Wu and colleagues conducted the BRAIN trial in patients with advanced NSCLC plus EGFR sensitive mutations and who had at least 3 brain lesions. Patients were randomized to icotinib (N = 85) or WBI plus chemotherapy (N = 91). WBI was delivered at 30 Gy/3Gy for 10 fractions plus concurrent or sequential doublet chemotherapy for 4 to 6 cycles, and icotinib was administered at 125 mg orally thrice daily until disease progression. Icotinib could be continued beyond progression where clinical benefit was observed by the investigator, and crossover to icotinib from WBI was allowed.

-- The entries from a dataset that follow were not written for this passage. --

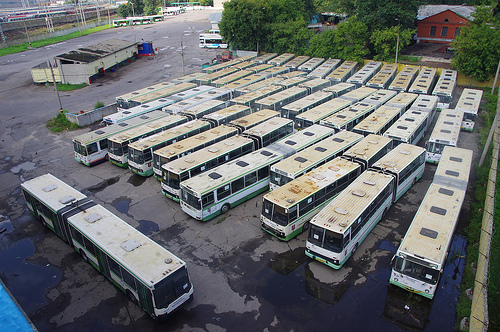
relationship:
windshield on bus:
[139, 266, 200, 314] [13, 177, 198, 326]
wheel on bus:
[220, 200, 240, 218] [169, 122, 334, 231]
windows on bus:
[213, 179, 232, 200] [17, 173, 194, 319]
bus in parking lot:
[17, 173, 194, 319] [9, 35, 485, 329]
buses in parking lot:
[192, 62, 429, 216] [9, 35, 485, 329]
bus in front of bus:
[17, 173, 194, 319] [180, 121, 331, 220]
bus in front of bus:
[17, 173, 194, 319] [166, 115, 327, 227]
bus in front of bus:
[17, 173, 194, 319] [253, 151, 365, 254]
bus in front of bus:
[17, 173, 194, 319] [17, 173, 194, 319]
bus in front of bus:
[17, 173, 194, 319] [424, 108, 463, 163]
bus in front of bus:
[17, 173, 194, 319] [157, 115, 333, 231]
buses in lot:
[57, 32, 409, 250] [11, 39, 498, 329]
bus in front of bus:
[180, 121, 331, 220] [318, 89, 397, 129]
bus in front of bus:
[357, 90, 419, 134] [398, 40, 458, 98]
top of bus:
[68, 202, 189, 283] [17, 173, 194, 319]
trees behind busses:
[217, 5, 419, 56] [68, 50, 483, 302]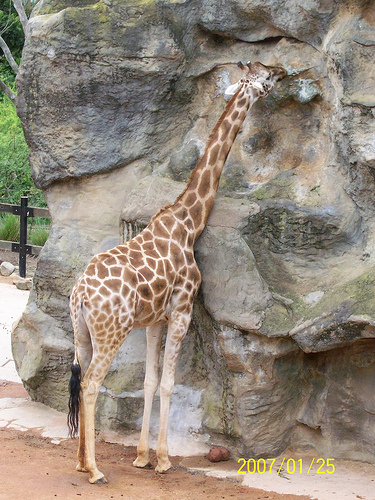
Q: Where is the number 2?
A: The bottom right corner.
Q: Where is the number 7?
A: The bottom right corner.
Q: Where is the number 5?
A: The bottom right corner.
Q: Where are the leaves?
A: On the tree.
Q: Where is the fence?
A: Behind the rock.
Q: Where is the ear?
A: On the giraffe.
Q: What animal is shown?
A: A giraffe.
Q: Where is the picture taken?
A: A zoo.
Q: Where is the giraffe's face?
A: Against the rock.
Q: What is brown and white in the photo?
A: Giraffe.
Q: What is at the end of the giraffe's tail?
A: Black fur.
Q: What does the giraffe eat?
A: Grasses.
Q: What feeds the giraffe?
A: A keeper or worker.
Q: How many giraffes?
A: One.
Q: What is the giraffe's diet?
A: Vegetarian.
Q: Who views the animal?
A: Visitors.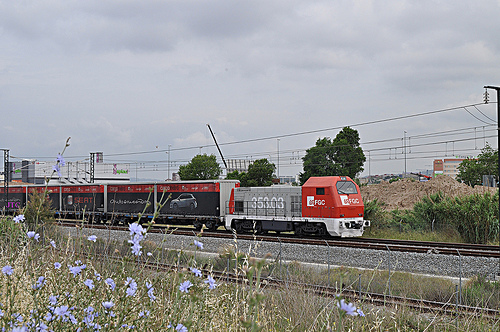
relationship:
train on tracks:
[0, 175, 372, 238] [0, 216, 499, 259]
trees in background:
[153, 121, 490, 199] [9, 92, 499, 269]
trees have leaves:
[302, 122, 365, 177] [319, 155, 344, 166]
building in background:
[427, 155, 477, 180] [0, 75, 499, 243]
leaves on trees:
[179, 123, 499, 188] [176, 125, 496, 185]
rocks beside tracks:
[43, 224, 499, 280] [0, 216, 499, 259]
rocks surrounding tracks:
[43, 224, 499, 280] [0, 216, 499, 259]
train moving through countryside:
[0, 175, 375, 237] [0, 172, 500, 326]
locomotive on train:
[227, 167, 371, 237] [0, 177, 241, 227]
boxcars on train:
[0, 177, 243, 227] [0, 175, 372, 238]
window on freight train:
[313, 182, 326, 198] [2, 171, 372, 240]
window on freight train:
[338, 174, 358, 194] [2, 171, 372, 240]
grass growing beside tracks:
[43, 230, 499, 310] [0, 216, 499, 259]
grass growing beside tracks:
[363, 221, 493, 250] [0, 216, 499, 259]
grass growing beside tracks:
[43, 230, 499, 310] [145, 260, 494, 321]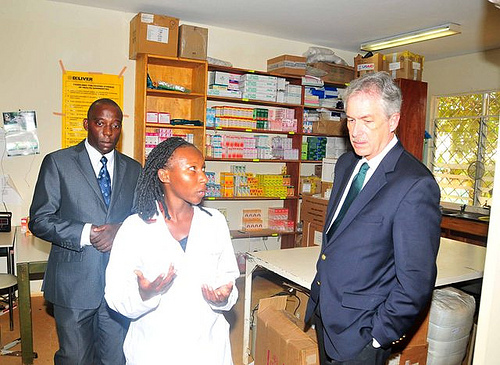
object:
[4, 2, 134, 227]
wall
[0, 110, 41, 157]
poster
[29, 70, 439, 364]
three people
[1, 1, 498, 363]
room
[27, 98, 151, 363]
man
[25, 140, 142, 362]
suit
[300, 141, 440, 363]
suit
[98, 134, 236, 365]
people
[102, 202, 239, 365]
coat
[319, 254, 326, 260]
button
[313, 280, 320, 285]
button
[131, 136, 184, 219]
dark hair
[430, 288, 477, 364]
bundle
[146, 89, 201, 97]
shelf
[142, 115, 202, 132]
shelf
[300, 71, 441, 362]
man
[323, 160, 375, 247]
blue tie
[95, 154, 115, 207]
blue tie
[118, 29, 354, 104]
ceiling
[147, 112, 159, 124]
boxes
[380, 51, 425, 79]
boxes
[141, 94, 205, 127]
shelf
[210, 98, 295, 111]
shelf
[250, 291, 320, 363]
box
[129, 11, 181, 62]
box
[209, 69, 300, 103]
objects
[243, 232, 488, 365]
table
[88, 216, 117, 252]
hands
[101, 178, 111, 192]
spots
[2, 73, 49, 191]
wall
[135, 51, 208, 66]
shelf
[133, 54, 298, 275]
bookshelves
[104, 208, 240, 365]
white shirt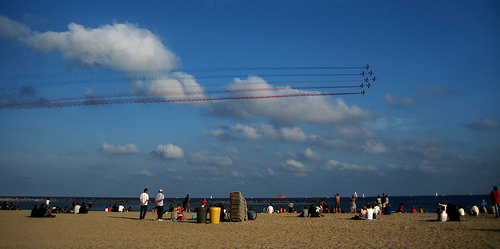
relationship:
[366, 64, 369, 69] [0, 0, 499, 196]
jet in sky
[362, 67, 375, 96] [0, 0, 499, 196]
jet in sky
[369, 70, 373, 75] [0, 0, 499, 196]
jet in sky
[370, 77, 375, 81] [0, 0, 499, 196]
jet in sky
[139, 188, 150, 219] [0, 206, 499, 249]
person on beach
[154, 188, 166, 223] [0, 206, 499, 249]
person on beach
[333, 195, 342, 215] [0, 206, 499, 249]
person on beach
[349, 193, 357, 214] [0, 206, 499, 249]
person on beach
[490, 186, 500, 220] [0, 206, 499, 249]
person on beach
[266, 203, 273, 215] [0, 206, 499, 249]
person on beach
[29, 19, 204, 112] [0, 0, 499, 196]
cloud in sky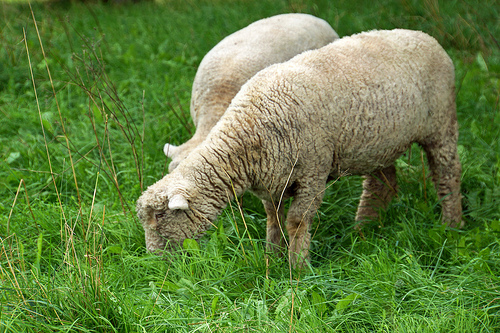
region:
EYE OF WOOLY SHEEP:
[154, 210, 167, 224]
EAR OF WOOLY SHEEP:
[166, 194, 190, 217]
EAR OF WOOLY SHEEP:
[157, 138, 177, 157]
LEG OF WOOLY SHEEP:
[262, 188, 287, 273]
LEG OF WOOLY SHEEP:
[286, 190, 308, 278]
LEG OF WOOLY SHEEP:
[353, 173, 395, 250]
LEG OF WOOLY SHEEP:
[419, 135, 469, 252]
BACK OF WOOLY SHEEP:
[311, 50, 385, 79]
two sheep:
[129, 14, 454, 261]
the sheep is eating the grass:
[141, 232, 168, 261]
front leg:
[279, 222, 315, 277]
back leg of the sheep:
[441, 182, 470, 224]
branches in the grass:
[70, 62, 139, 142]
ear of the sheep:
[168, 197, 188, 214]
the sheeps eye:
[153, 209, 167, 224]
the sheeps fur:
[274, 85, 411, 141]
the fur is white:
[275, 70, 425, 127]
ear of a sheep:
[166, 197, 191, 212]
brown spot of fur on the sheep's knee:
[284, 214, 313, 234]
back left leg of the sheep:
[416, 138, 478, 225]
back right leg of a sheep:
[356, 165, 405, 228]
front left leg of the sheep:
[283, 172, 337, 271]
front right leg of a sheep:
[261, 190, 287, 253]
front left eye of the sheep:
[153, 209, 165, 221]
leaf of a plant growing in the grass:
[183, 238, 200, 257]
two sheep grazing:
[130, 8, 471, 275]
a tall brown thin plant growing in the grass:
[28, 2, 91, 292]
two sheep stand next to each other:
[134, 11, 471, 275]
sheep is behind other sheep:
[160, 12, 343, 185]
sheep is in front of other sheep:
[132, 26, 469, 263]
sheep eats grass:
[162, 9, 344, 177]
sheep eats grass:
[133, 29, 463, 271]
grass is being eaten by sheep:
[1, 2, 498, 328]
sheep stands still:
[132, 28, 469, 270]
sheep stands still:
[162, 11, 340, 166]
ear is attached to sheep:
[165, 191, 188, 211]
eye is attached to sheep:
[153, 207, 168, 222]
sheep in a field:
[61, 53, 499, 273]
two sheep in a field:
[94, 47, 456, 319]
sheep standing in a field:
[173, 11, 478, 330]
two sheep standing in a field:
[124, 44, 424, 303]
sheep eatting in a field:
[133, 3, 403, 320]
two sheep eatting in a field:
[171, 36, 401, 324]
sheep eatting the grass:
[97, 26, 351, 315]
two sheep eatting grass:
[93, 46, 442, 330]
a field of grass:
[33, 58, 261, 311]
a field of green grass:
[89, 168, 401, 325]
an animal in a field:
[137, 78, 340, 240]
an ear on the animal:
[158, 188, 197, 267]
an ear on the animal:
[157, 140, 204, 167]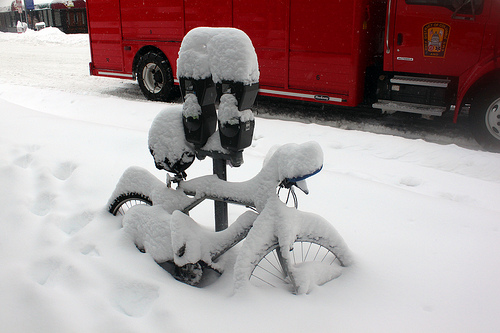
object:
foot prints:
[51, 158, 78, 182]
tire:
[129, 44, 177, 103]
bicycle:
[104, 105, 356, 295]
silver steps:
[370, 99, 446, 119]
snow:
[0, 24, 499, 332]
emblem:
[420, 22, 448, 58]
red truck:
[83, 0, 499, 155]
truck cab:
[372, 1, 499, 122]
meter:
[173, 27, 260, 169]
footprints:
[110, 279, 160, 319]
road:
[0, 33, 498, 333]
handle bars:
[275, 141, 329, 189]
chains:
[149, 56, 166, 73]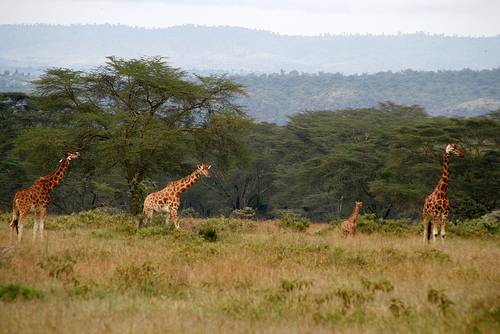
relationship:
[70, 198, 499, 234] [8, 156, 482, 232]
bushes on background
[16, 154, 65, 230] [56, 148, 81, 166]
giraffe has a head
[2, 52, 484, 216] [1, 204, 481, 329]
trees beyond field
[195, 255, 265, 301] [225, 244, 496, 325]
grass on field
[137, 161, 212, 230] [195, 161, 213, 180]
giraffe has head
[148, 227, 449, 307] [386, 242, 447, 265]
grasslands has plants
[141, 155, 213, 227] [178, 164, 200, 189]
giraffe has neck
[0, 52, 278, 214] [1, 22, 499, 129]
trees on background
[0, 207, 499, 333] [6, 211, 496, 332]
grass on ground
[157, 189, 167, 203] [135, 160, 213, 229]
spots on giraffe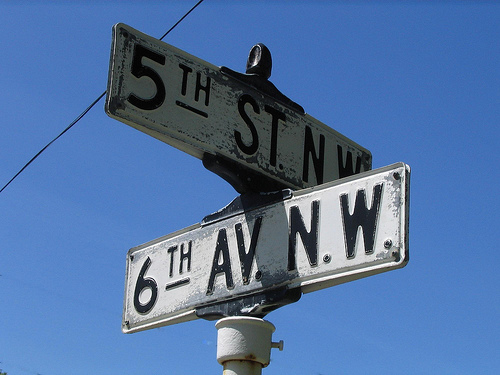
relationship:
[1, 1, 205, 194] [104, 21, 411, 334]
power line above sign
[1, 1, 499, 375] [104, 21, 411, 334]
sky behind sign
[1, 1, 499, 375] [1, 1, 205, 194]
sky behind power line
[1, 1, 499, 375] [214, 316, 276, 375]
sky behind pole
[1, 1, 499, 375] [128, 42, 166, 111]
sky behind number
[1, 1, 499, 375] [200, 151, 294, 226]
sky behind brackets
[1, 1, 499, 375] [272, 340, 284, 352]
sky behind screw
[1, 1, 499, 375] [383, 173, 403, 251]
sky behind bolts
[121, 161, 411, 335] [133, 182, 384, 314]
sign has letter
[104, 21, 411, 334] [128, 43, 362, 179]
sign has letter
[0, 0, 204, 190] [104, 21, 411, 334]
power line above sign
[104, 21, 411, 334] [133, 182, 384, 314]
sign with letter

The trial enrolled 176 patients from 17 sites throughout China from December, 2012 to June, 2015. The median age of the patients was 58 years and 32% were male, 87% of patients had PS 1, 96.8% of patients had adenocarcinoma, and 16.5% of patients had symptomatic brain metastases. Somewhat atypically, 70.9% of patients were non-smokers. Analysis of the mutation status revealed that 52.9% of patients’ tumors had EGFR exon 19 mutation, 42.4% harbored EGFR exon 21 (L858R) mutations, and 4.7% of patients had uncommon diverse EGFR mutations.
No significant difference was observed in median overall survival between treatment arms; median OS was 18.0 versus 20.5 months in the respective groups, HR = 0.93 (P = .734).
Wu pointed out that the overall disease control rate (DCR) was 78.8% versus 54.8% with icotinib as compared with WBI/chemotherapy — a difference of 24.0% (P = .001). The intracranial DCR was 84.7% in patients given icotinib compared with 67.3% in patients who received WBI/chemotherapy, a difference of 17.5% favoring icotinib (P = .014).
These findings were presented during the Presidential Symposium where an audience member commented that these results were observed in an Asian patient population and, as with several TKIs, may not be the same in non-Asian patients. Wu responded, “Icotinib should be evaluated in a non-Asian population, but I think that there will be no difference as long as the EGFR mutations are present in the patients.”
Icotinib was very well tolerated with just 7 patients (8.2%) experiencing Grade ≥3 adverse events (AEs) compared with 28 of patients (26.2%) receiving WBI/chemotherapy. The most common adverse events in the icotinib arm were increased liver transaminase and rash, whereas hematologic toxicity was the most commonly reported AE in the WBI/chemotherapy arm.
“These data from BRAIN represent the first phase III results comparing an EGFR TKI with WBI and show that icotinib was superior to WBI in terms of intracranial and overall PFS and showed superior response and disease control compared with WBI,” Wu said. Icotinib is currently indicated as a second-line or third-line treatment for the treatment of EGFR mutation-positive, advanced, or metastatic non-small cell lung cancer in patients who have failed at least one prior treatment with chemotherapy. “Icotinib should be used in first-line treatment for advanced EGFR mutated NSCLC with brain metastases,” advised Wu.
Wu YL. BRAIN: A phase III trial comparing WBI and chemotherapy with icotinib in NSCLC with brain metastases harboring EGFR mutations (CTONG 1201). Abstract PR03.03. Presented at: 17th World Lung Cancer Conference, the Annual Meeting of the International Association for the Study of Lung Cancer (IASLC), Vienna.